The primary term of oil and gas lease is 10 years, yet this operator has maintained a grip on these leases for more than two decades, effectively holding public land hostage. Zombie leases like this need to be stopped; they are a maddening example of why our national oil and gas program needs not only updating but revolution.
The new federal policies that the Bureau of Land Management has recently proposed is a start. I applaud the promising package of updates for oil and gas leasing across hundreds of millions of acres of our shared lands.
But they need to go further. The updates could better protect threatened numerous national parks that are situated in regions with dense oil and gas development, and essential wildlife habitat and migration corridors threatened by encroaching drilling operations. This is a big-picture step in the right direction, but only one step.

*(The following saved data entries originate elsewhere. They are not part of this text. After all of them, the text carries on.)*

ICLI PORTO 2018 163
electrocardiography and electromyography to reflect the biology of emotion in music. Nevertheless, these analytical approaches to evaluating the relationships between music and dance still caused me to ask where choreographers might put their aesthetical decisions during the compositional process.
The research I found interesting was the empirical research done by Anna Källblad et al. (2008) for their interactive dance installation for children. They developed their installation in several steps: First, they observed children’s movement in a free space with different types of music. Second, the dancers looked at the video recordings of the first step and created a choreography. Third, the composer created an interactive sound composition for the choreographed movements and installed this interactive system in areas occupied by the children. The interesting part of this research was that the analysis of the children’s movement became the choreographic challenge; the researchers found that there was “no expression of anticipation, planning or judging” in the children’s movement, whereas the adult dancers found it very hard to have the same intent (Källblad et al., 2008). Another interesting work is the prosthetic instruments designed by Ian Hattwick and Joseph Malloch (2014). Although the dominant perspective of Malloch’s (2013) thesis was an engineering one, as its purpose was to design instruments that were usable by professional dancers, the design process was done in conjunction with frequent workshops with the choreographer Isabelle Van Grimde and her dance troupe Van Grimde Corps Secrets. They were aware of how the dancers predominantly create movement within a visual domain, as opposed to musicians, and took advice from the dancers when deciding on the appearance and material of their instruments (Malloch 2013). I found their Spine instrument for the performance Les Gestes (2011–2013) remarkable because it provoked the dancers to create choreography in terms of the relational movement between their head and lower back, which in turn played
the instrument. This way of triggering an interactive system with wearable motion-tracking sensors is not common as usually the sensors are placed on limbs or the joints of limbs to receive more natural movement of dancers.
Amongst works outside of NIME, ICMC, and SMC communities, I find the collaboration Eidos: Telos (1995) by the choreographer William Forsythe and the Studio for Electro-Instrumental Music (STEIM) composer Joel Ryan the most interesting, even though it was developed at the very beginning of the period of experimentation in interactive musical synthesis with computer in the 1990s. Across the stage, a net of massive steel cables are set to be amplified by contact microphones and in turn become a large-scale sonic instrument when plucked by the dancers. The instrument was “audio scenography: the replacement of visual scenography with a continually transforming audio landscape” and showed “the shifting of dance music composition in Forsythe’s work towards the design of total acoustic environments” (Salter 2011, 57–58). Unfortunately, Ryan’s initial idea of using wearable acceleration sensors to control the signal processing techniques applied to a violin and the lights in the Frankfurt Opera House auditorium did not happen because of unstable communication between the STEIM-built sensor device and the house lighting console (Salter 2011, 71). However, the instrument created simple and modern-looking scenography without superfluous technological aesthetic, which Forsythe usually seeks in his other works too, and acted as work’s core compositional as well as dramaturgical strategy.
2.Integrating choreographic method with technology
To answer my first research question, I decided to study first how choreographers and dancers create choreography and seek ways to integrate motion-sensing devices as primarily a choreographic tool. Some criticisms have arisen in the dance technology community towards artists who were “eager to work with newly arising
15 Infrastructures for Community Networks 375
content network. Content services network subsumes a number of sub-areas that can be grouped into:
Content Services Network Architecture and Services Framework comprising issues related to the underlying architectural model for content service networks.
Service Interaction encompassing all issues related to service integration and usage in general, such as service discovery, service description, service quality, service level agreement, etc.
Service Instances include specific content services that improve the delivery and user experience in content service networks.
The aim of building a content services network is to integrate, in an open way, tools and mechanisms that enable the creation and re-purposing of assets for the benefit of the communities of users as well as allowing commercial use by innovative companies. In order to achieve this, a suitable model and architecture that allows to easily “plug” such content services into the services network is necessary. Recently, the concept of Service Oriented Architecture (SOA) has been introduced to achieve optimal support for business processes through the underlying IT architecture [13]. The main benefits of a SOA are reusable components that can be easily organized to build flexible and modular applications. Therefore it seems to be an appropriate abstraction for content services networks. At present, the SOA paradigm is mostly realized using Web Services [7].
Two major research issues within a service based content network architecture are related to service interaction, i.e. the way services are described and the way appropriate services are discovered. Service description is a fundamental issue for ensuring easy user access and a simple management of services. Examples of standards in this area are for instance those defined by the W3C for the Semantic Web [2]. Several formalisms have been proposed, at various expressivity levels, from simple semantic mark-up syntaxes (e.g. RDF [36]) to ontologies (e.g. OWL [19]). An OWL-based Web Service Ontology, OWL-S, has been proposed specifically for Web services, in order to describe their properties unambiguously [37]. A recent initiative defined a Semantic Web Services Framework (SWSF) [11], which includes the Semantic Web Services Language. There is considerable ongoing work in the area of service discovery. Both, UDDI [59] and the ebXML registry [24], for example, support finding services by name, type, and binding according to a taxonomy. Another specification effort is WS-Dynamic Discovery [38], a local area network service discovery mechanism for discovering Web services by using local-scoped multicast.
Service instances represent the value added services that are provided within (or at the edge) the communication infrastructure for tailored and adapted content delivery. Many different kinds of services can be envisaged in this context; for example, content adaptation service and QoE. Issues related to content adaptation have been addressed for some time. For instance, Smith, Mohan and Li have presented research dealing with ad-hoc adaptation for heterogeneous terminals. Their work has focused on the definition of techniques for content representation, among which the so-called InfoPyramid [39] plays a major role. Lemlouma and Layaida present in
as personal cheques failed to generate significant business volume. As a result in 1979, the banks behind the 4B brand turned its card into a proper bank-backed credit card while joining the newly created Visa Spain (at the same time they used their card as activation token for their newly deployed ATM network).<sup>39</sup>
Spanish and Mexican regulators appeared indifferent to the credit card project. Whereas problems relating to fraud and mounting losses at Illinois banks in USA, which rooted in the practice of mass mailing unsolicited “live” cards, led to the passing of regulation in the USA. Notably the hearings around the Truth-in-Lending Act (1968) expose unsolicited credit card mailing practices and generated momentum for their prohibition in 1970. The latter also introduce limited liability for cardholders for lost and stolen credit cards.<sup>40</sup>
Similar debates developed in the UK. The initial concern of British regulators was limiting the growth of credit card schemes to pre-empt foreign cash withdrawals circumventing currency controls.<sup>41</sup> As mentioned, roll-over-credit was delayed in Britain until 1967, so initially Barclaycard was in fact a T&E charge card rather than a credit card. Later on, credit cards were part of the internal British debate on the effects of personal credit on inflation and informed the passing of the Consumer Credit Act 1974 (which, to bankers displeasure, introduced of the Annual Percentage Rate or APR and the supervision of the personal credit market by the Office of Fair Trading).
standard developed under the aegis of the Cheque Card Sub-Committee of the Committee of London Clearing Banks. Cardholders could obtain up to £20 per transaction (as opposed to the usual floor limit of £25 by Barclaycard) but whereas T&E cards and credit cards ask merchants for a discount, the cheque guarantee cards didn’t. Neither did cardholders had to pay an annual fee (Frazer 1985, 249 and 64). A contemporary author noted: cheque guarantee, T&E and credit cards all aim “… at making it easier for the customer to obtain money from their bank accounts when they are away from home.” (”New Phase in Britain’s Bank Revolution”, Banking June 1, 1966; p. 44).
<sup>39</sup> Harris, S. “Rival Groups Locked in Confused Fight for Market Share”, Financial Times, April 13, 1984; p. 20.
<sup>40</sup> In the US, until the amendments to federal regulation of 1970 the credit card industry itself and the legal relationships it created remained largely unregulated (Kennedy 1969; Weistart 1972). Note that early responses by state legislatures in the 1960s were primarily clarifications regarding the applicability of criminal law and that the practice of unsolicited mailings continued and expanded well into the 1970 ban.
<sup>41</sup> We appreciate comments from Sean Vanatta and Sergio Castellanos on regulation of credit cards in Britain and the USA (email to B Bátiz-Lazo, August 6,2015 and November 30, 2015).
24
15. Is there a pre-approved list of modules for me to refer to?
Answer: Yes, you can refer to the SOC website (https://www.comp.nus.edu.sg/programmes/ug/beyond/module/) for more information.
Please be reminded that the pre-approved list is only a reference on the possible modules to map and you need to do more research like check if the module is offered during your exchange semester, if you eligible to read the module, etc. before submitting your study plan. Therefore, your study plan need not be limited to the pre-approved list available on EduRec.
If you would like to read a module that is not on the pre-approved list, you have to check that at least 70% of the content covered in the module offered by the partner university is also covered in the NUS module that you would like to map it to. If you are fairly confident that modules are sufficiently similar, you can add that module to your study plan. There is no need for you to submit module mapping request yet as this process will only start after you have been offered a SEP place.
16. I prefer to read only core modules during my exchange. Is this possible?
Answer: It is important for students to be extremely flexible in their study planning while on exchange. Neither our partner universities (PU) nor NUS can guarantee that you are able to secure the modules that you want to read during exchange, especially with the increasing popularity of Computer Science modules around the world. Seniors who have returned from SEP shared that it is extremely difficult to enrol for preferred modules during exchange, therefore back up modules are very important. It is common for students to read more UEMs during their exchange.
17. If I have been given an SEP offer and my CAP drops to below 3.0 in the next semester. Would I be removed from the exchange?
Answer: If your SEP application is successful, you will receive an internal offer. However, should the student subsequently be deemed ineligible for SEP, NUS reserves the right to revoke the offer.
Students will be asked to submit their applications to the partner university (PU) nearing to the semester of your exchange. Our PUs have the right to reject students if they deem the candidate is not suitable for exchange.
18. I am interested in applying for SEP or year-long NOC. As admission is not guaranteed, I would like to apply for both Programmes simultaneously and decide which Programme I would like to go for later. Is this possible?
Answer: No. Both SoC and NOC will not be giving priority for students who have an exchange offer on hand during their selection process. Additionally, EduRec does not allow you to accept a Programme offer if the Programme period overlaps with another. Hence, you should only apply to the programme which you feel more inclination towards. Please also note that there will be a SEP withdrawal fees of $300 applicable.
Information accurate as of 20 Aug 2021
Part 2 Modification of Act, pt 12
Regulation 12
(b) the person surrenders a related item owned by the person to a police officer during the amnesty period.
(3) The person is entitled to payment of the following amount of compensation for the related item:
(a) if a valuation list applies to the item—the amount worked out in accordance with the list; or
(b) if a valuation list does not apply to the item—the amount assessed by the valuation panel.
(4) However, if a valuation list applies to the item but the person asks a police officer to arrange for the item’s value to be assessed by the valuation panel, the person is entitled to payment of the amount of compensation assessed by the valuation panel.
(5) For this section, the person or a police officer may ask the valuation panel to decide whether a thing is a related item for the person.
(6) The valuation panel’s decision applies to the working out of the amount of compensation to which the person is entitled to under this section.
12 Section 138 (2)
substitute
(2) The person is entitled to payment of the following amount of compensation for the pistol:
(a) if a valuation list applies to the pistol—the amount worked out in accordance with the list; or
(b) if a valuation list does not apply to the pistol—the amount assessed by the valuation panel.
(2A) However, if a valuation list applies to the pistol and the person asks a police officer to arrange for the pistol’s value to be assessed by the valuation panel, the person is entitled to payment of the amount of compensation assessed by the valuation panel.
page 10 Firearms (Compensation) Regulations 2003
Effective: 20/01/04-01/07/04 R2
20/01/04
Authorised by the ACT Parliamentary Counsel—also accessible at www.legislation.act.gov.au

I recognize that there’s a need for energy. We’re all consumers in some way, tethered and dependent on the global market network, but no reasonable mind will look at the thick industrialization of the Uinta Basin or Permian Basin and think this is a balanced, well-planned, and sustainable practice. Most importantly, we have to curb the escalating impacts of climate change inflamed by fossil fuels if we want a sustainable planet for future generations.
Taxpayers have bankrolled oil and gas companies for too long under the current program. We must ensure that taxpayers receive a fairer return for the use and development of public lands and align leasing and permitting decisions with its very own conservation goals. If you want to take a stand against reckless oil and gas drilling on public lands, you can submit a comment to the Bureau of Land Management before Sept. 22.